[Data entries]

◆ ◆ ◆ ◆ ◆ ◆ ◆

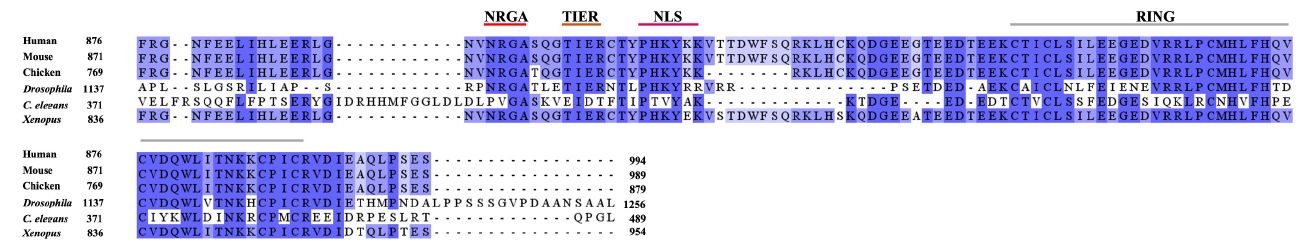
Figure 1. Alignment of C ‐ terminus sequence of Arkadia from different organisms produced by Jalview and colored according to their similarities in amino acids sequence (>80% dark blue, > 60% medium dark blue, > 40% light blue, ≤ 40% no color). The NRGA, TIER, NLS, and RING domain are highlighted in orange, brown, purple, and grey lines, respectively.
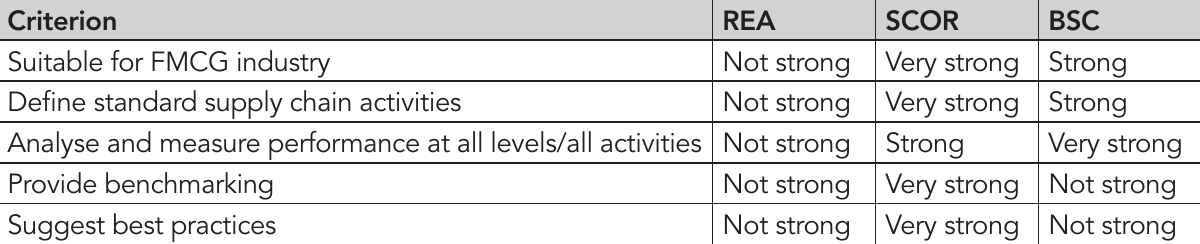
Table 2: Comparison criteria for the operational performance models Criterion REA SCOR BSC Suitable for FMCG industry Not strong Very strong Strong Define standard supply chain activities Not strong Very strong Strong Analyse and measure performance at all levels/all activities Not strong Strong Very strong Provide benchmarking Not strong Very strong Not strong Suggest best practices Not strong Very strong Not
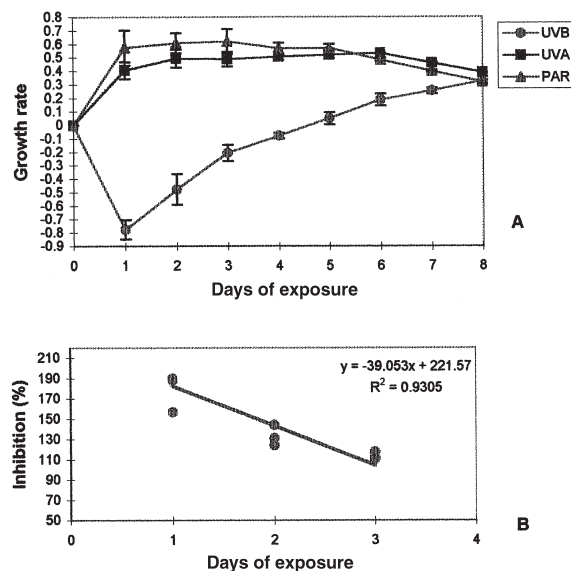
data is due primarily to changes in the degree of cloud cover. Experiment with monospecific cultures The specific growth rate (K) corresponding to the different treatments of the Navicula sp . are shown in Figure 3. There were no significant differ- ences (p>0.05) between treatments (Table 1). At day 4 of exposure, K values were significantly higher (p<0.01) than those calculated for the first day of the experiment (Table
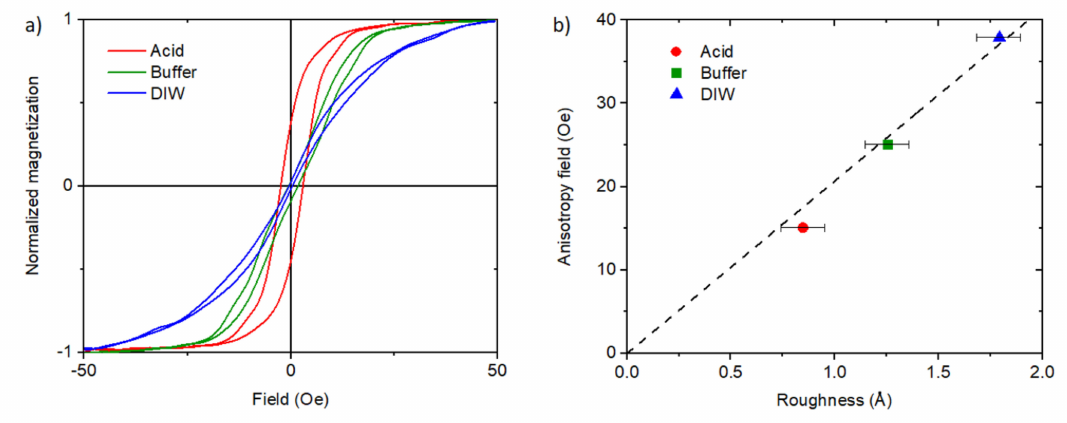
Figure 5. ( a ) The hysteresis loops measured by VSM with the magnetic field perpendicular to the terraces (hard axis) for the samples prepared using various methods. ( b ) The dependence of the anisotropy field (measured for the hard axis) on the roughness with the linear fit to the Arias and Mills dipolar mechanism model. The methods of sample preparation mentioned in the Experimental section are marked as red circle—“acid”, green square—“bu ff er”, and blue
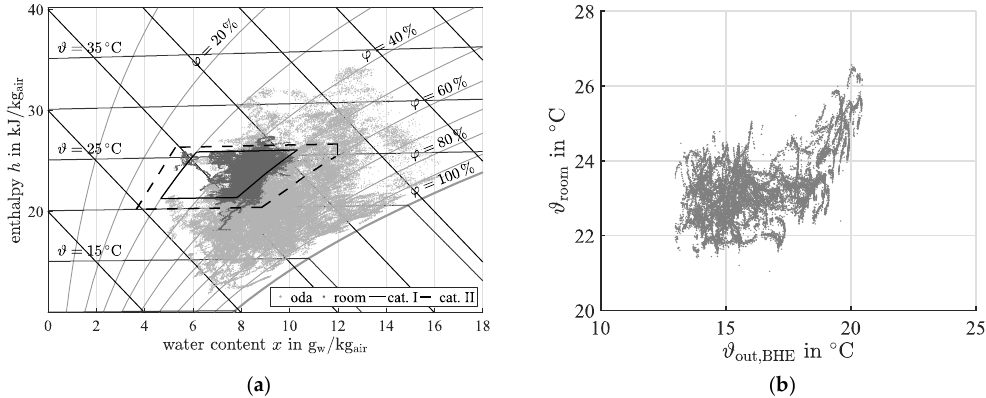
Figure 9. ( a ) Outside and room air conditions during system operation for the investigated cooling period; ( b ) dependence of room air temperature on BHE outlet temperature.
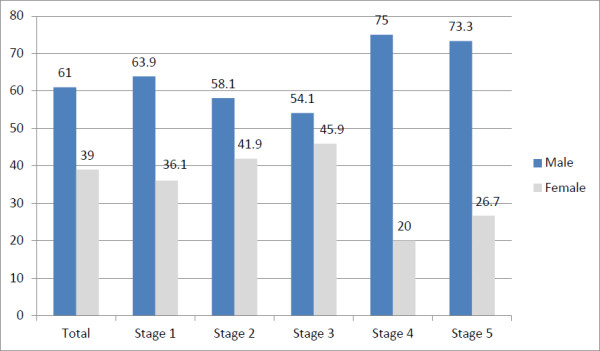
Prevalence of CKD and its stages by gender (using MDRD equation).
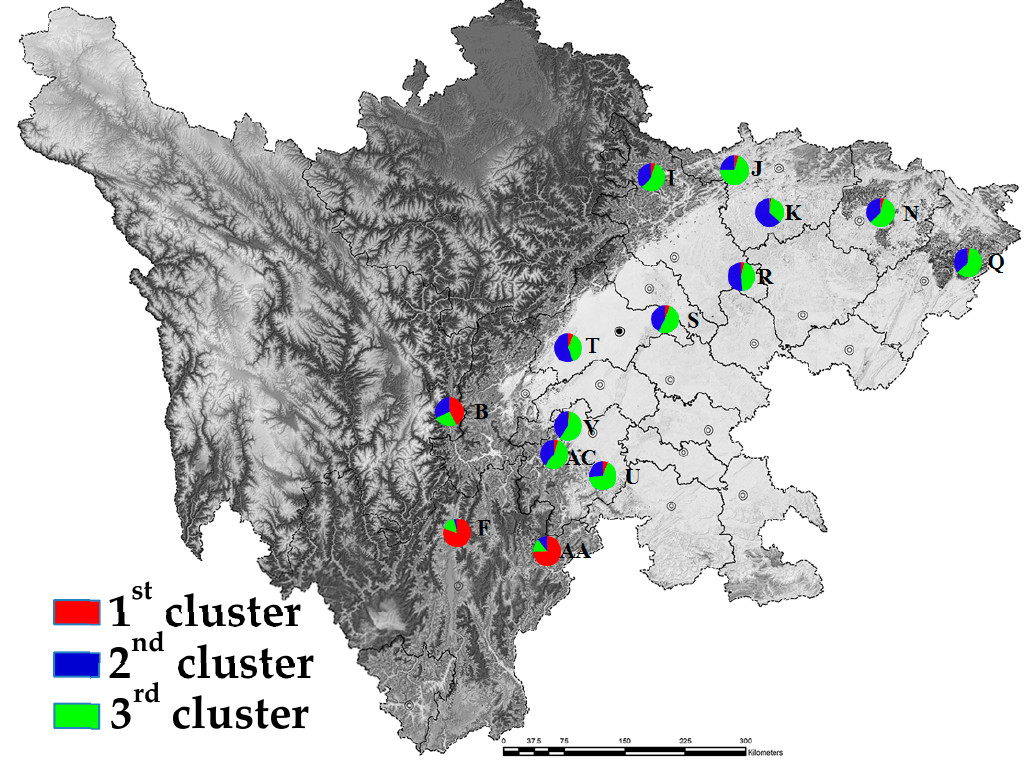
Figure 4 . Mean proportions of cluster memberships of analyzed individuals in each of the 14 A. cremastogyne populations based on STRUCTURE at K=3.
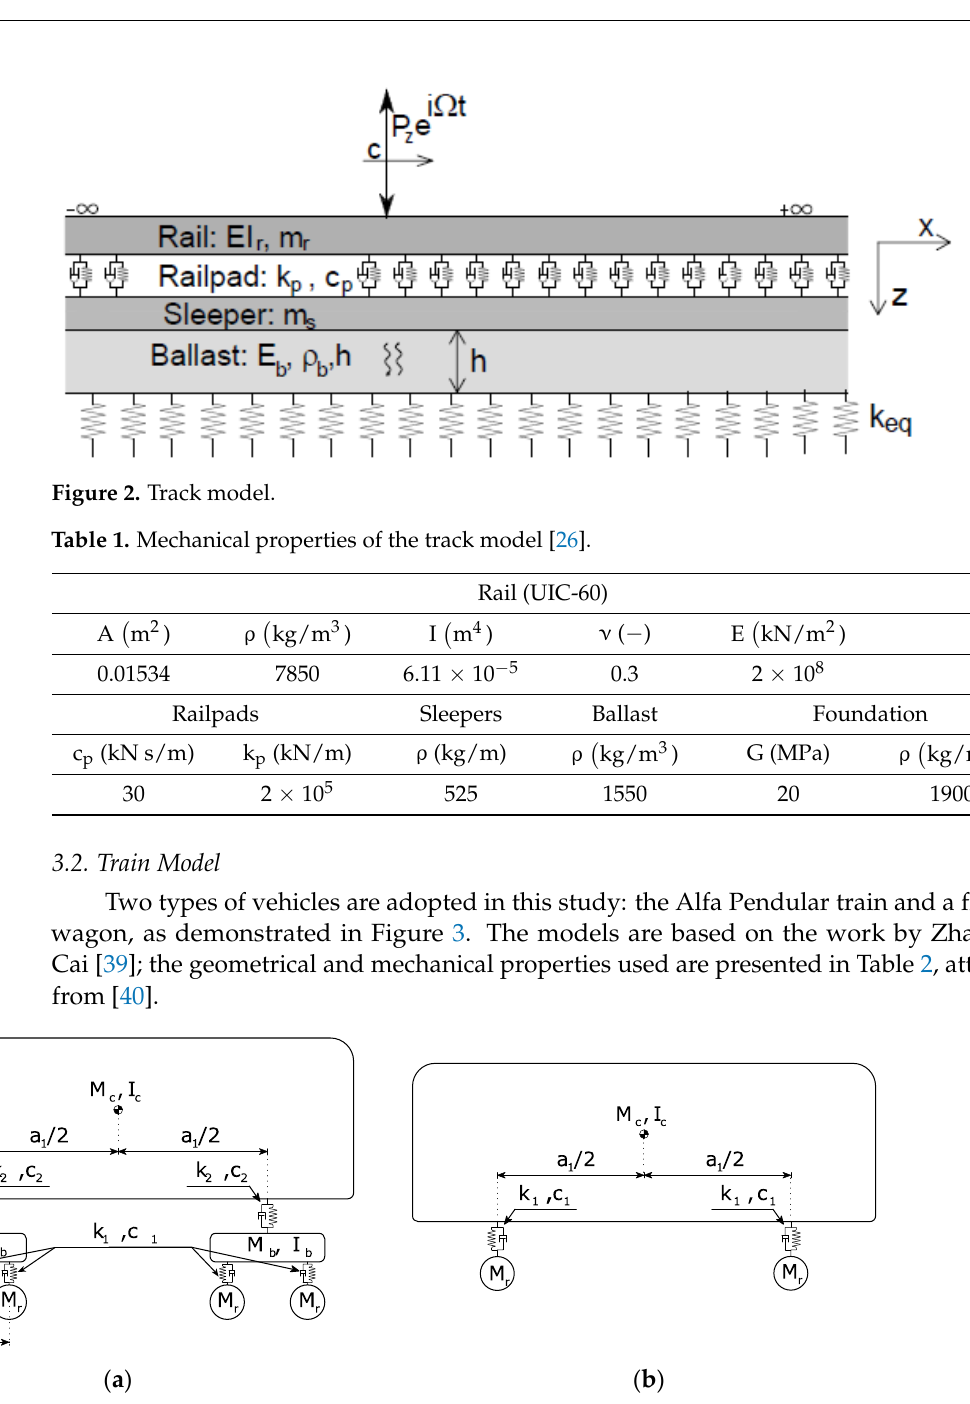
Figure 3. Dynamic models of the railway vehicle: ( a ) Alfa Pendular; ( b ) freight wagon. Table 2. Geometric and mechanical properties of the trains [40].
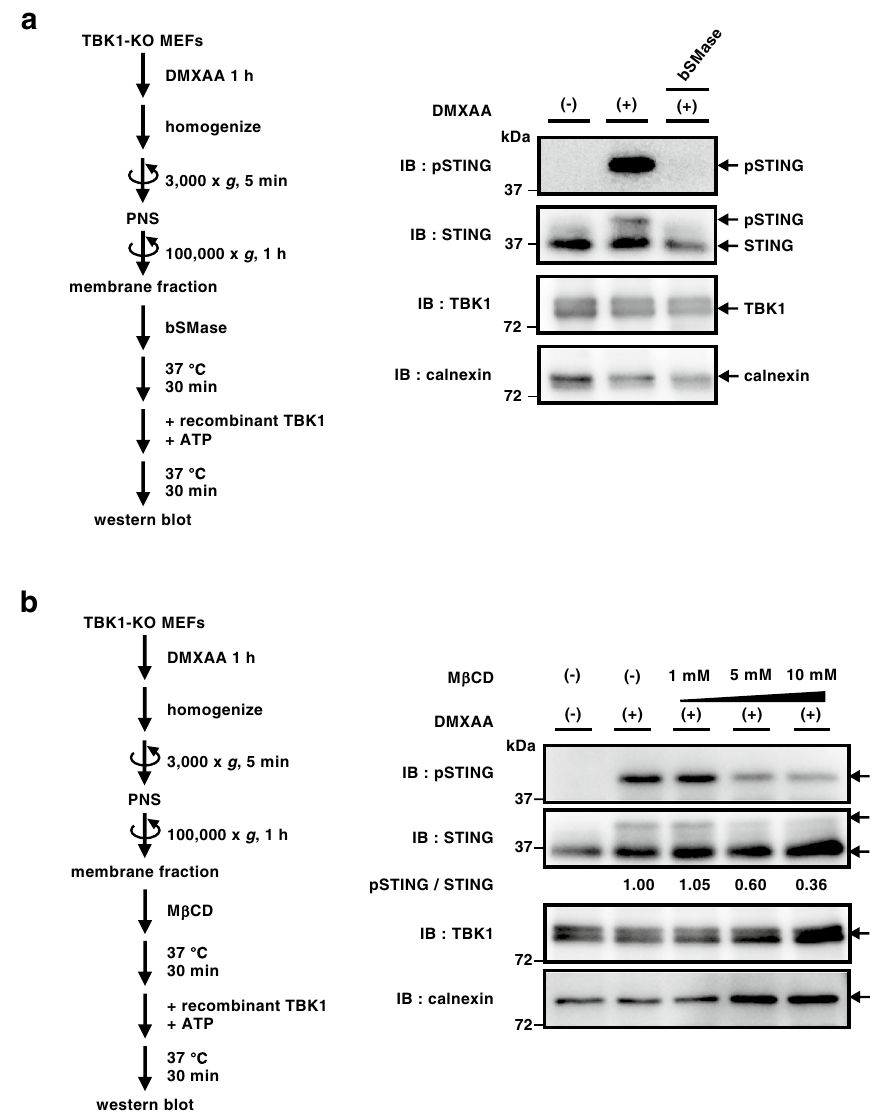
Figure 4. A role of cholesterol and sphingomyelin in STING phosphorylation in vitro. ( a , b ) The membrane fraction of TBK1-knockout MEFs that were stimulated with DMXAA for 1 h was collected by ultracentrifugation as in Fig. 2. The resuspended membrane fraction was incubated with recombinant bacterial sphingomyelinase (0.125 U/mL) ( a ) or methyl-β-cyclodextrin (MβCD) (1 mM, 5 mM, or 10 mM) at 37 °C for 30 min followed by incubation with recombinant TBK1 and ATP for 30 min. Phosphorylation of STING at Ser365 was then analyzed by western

◆ ◆ ◆ ◆ ◆ ◆ ◆

Transcribe exactly, please, the lines between the start of the records above and the line holding "data is due", counting both of those lines and omitting pictures.

Figure 1. Alignment of C ‐ terminus sequence of Arkadia from different organisms produced by Jalview and colored according to their similarities in amino acids sequence (>80% dark blue, > 60% medium dark blue, > 40% light blue, ≤ 40% no color). The NRGA, TIER, NLS, and RING domain are highlighted in orange, brown, purple, and grey lines, respectively.
Table 2: Comparison criteria for the operational performance models Criterion REA SCOR BSC Suitable for FMCG industry Not strong Very strong Strong Define standard supply chain activities Not strong Very strong Strong Analyse and measure performance at all levels/all activities Not strong Strong Very strong Provide benchmarking Not strong Very strong Not strong Suggest best practices Not strong Very strong Not
data is due primarily to changes in the degree of cloud cover. Experiment with monospecific cultures The specific growth rate (K) corresponding to the different treatments of the Navicula sp . are shown in Figure 3. There were no significant differ- ences (p>0.05) between treatments (Table 1). At day 4 of exposure, K values were significantly higher (p<0.01) than those calculated for the first day of the experiment (Table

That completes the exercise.